J&K launches crackdown on pharmacies after child deaths across India

Srinagar, Oct 8: Amidst the ongoing national outrage due to child deaths linked to cough syrups, authorities in J&K have ramped up market surveillance to ensure the drugs under scanner are not being sold here.

The steps, meant to safeguard lives, will be carried out in all districts, the authorities said, adding that doctors and pharmaceutical shop operators must ensure not to dispense such drugs to young children.

Talking to Greater Kashmir, Commissioner, Food and Drug Control Organisation, Smita Sethi, said that intensive inspections were underway across J&K to ensure no suspicious products, including Coldrif cough syrup, which has come under scanner after deaths of children in some states of India, are available for sale.

“We are carrying out thorough market inspections for over-the-counter cough syrup sales and ensuring no Coldrif is being sold in J&K,” Sethi said.

She said approximately 500 shops had been inspected in J&K over the week, and no tainted cough syrup was recovered.

The crackdown comes in the wake of at least 14 child deaths in Madhya Pradesh and Rajasthan, where samples of Coldrif cough syrup, as per Union Ministry of Health reports, tested positive for toxic levels of diethylene glycol (DEG).

The syrup manufactured by Shreesan Pharmaceuticals had DEG, which is being linked to child deaths.

DEG contamination confirmation has prompted bans and recalls across multiple states.

Earlier in the week, Secretary of Health and Medical Education (H&ME) Syed Abid Rasheed Shah, in a high-level meeting, emphasised the need for rational medication practices. He urged that there was an urgent need to safeguard children’s health from such threats.

He directed doctors to avoid prescribing cough and cold medicines for children under two years of age.

The Health Ministry has reiterated that most coughs in young children are self-limiting and do not require syrups.

However, many doctors that Greater Kashmir spoke to said the medication dispensing also took place at the level of pharmacists. “The local, mohalla medical shops also need to ensure that they are not putting lives at risk with cold and cough medications,” he said.

The Health Department has also stressed enforcing strict guidelines on drug quality and creating awareness about safe medication use across J&K.

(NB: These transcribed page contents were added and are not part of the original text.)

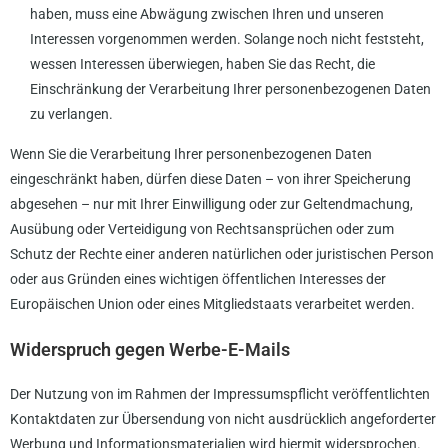
haben, muss eine Abwägung zwischen Ihren und unseren
Interessen vorgenommen werden. Solange noch nicht feststeht,
wessen Interessen überwiegen, haben Sie das Recht, die
Einschränkung der Verarbeitung Ihrer personenbezogenen Daten
zu verlangen.
Wenn Sie die Verarbeitung Ihrer personenbezogenen Daten
eingeschränkt haben, dürfen diese Daten – von ihrer Speicherung
abgesehen – nur mit Ihrer Einwilligung oder zur Geltendmachung,
Ausübung oder Verteidigung von Rechtsansprüchen oder zum
Schutz der Rechte einer anderen natürlichen oder juristischen Person
oder aus Gründen eines wichtigen öffentlichen Interesses der
Europäischen Union oder eines Mitgliedstaats verarbeitet werden.
Widerspruch gegen Werbe-E-Mails
Der Nutzung von im Rahmen der Impressumspflicht veröffentlichten
Kontaktdaten zur Übersendung von nicht ausdrücklich angeforderter
Werbung und Informationsmaterialien wird hiermit widersprochen.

The cough syrup threat is not new.

In 2019-2020, at least 17 children died in Udhampur district after consuming a cough syrup, which was also contaminated with DEG and manufactured in Himachal Pradesh. Similar deaths have been reported in other parts of the country and abroad as well. The Central Drugs Standard Control Organisation (CDSCO), following child deaths, has launched risk-based inspections at manufacturing units in six states. The Union Health Ministry has issued advisories for good manufacturing practices and promoting the rational use of cough syrups among children.